Contestei, segurando-o firmemente: - Senhor, deixa que eu vou – certo, concordou ele – está debaixo da escada da cozinha. E enquanto isso eu dou uma conferida.
Saí correndo atônito, sem saber o que fazer – o homem é louco. Ao passar pela laranjeira, minha conhecida, parei, catei um fruto, e percebi agora, que em baixo de seus ramos havia um rústico banco, talhado em um tronco. E observando melhor, muito bem talhado a facão. Este banco em uma loja de artigos rústicos valeria uma nota preta – avaliei, e sentei-me sobre ele. Amigo! Amigo! Ouvi ao longe a voz do Índio. De pronto, preocupado, voltei correndo rumo ao paredão. Ao sair do túnel vegetal tropecei e totalmente desequilibrado caí batendo com a cabeça
- Amigo!... Amigo! Por Deus, volte, me perdoe, volte, eu estou aqui, me perdoe...
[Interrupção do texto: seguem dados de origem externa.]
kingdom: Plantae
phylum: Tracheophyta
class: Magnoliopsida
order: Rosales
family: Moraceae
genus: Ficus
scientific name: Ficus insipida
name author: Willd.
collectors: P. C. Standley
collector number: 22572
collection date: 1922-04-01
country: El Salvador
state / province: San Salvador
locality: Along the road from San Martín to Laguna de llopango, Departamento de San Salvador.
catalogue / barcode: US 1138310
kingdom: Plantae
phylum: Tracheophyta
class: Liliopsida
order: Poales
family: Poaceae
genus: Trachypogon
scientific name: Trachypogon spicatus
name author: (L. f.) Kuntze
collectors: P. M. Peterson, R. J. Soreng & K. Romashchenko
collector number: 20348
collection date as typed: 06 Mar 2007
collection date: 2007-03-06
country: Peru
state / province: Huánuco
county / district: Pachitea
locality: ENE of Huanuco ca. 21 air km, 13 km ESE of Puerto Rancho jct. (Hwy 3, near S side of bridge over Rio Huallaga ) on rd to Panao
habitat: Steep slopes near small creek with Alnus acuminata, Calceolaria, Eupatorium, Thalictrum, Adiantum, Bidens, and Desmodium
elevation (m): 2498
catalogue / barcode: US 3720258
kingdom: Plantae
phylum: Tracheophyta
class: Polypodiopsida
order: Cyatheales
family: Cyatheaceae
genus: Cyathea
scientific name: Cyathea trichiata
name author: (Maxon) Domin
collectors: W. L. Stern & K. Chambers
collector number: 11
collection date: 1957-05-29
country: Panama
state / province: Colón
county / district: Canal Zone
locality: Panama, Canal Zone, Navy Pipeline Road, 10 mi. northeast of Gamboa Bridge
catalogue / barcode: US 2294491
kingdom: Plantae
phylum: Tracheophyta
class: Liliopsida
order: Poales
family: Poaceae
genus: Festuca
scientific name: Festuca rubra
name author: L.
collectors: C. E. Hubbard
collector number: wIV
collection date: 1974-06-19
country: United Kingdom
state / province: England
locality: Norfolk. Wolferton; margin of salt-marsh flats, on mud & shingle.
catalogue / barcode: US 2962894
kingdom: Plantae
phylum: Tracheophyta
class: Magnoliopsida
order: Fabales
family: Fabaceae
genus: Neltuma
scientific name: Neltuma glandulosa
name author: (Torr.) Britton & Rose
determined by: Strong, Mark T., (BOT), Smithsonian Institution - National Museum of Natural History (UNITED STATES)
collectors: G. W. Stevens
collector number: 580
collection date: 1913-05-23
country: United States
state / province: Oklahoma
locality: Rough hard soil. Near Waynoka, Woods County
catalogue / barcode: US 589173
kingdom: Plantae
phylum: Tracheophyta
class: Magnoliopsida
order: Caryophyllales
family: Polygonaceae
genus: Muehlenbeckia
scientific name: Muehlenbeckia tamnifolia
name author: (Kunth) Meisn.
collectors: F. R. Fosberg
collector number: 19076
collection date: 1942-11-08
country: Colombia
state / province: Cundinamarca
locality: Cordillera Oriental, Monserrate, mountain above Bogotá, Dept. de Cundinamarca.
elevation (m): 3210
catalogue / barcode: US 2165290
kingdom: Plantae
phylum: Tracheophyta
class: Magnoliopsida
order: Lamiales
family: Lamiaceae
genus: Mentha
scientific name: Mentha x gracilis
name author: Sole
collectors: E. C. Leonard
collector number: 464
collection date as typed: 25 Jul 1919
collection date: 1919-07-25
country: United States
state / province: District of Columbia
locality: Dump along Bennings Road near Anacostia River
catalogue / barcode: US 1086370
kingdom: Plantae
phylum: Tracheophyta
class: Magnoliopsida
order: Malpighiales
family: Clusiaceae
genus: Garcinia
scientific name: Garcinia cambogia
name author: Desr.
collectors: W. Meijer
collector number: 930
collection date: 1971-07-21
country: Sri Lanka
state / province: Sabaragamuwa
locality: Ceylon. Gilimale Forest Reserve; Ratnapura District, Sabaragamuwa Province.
Senti uma palmada no rosto, acompanhada de muita água – Acordei assustado, e vi o Índio segurando uma jarra e alçando o braço em minhas costas, ajudou-me a sentar. Tomei água e tentava levantar-me, quando o ele afetuosamente pôs a mão sobre meu ombro impedindo-me e falou: - Amigo me perdoa, não te zangues comigo, eu devia ter te explicado antes, não o fiz, porém, faço agora.
Interrompendo-o, falei – Senhor, posso saber qual a sua idade?
- Hoje é um dia muito especial para mim – respondeu-me – hoje a noite completo mil... bati fortemente com as mãos fechadas no chão e sem conter um riso irônico, estendi a mão cumprimentando-o: - Meus parabéns Senhor, e muitos anos de vida. Meu nome é Papai Noel.
Vendo minha perplexidade o Índio retomou – Não, não são mil anos, Noel – São mil luas filho.
- Perdoe-me Senhor – desculpei-me.
- Noel – disse o Índio, com um leve sorriso - olhando superficialmente, esta rocha contínua, intransponível, mas ela também possui uma falha. Falha esta que inicia aqui, e atravessa toda sua extensão, formando uma espécie de túnel natural, desembocando na pradaria do outro lado, onde inicia o território da reserva. Lá existe uma trilha que te levará ao coração da serra, por onde passa a trilha principal, onde ocorrem os passeios ecológicos.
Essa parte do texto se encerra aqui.